In streaming systems, events can arrive out of order or late due to network delays, mobile offline queuing, or batch uploads. Watermarks define how long the system waits for late data before finalizing a window.

Watermark Strategy

  • Bronze: No watermark needed (append-only raw storage)
  • Silver: 10-minute watermark for deduplication
  • Gold: 5-minute watermark for windowed aggregations
  • Events arriving after the watermark expires are dropped from aggregations but remain in bronze/silver for batch reprocessing

Monitoring

Monitor streaming query health using the StreamingQueryListener API, Spark UI streaming tab, and Delta table metrics. Set up alerts for processing lag, failed batches, and data quality issues.

PySpark - Stream Monitoring
# Check streaming query status
for query in spark.streams.active:
    print(f"Query: {query.name}")
    print(f"  Status: {query.status}")
    progress = query.lastProgress
    if progress:
        print(f"  Input rows/sec: {progress['inputRowsPerSecond']}")
        print(f"  Process rows/sec: {progress['processedRowsPerSecond']}")
        print(f"  Batch duration: {progress['batchDuration']}ms")

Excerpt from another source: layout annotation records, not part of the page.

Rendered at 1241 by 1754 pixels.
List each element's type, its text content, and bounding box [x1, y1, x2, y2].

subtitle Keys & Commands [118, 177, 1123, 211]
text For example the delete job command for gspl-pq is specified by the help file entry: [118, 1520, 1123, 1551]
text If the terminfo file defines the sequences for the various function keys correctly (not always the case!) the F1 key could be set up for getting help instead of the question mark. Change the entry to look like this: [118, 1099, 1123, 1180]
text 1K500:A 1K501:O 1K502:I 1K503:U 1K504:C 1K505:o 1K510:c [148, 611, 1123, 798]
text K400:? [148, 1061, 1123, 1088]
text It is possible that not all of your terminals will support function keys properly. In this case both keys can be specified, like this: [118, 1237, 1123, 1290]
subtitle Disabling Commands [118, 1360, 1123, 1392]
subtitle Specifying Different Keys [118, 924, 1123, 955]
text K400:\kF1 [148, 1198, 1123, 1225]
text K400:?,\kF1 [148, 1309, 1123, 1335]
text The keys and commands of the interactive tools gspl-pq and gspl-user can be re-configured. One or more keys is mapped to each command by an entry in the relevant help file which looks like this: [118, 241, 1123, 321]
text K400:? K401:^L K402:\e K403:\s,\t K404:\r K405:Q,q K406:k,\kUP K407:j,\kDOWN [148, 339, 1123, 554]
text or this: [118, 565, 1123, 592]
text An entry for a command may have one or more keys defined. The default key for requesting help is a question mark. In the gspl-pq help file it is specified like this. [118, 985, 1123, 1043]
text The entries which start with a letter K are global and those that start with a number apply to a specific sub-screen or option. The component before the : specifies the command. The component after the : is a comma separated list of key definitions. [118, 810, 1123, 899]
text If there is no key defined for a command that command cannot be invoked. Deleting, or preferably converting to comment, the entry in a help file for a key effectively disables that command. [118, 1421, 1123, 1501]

# Alert if processing falls behind
import requests

def check_stream_health():
    for query in spark.streams.active:
        progress = query.lastProgress
        if progress:
            input_rate = progress["inputRowsPerSecond"]
            process_rate = progress["processedRowsPerSecond"]
            if process_rate > 0 and input_rate / process_rate > 1.5:
                print(f"WARNING: Stream {query.name} falling behind!")

Practice Problems

Problem 1: Exactly-Once Semantics

Hard

Your streaming pipeline occasionally produces duplicate records in the gold layer after a cluster restart. The bronze and silver layers appear correct. What could cause this and how would you fix it?

Problem 2: Scaling for Peak Traffic

Hard

During a flash sale, your event rate spikes from 10K/sec to 200K/sec. The streaming pipeline cannot keep up -- processing lag grows to 30 minutes. How do you design the pipeline to handle traffic spikes?

Problem 3: Data Quality Monitoring

Medium

How would you detect and alert on data quality issues in a streaming pipeline, such as a sudden drop in event volume, unexpected null rates, or schema changes from the producer?

Quick Reference

Streaming Pipeline Cheat Sheet

Component Setting Recommendation
Kafka Source maxOffsetsPerTrigger 100K for steady state, increase for catch-up
Bronze Trigger processingTime 10 seconds for low latency
Watermark Silver dedup 10 minutes (covers network delays)
Gold Windows Tumbling window 1 minute with 5 min watermark
Checkpoints Location DBFS or cloud storage, never local
Dashboard Refresh interval 30 seconds for real-time feel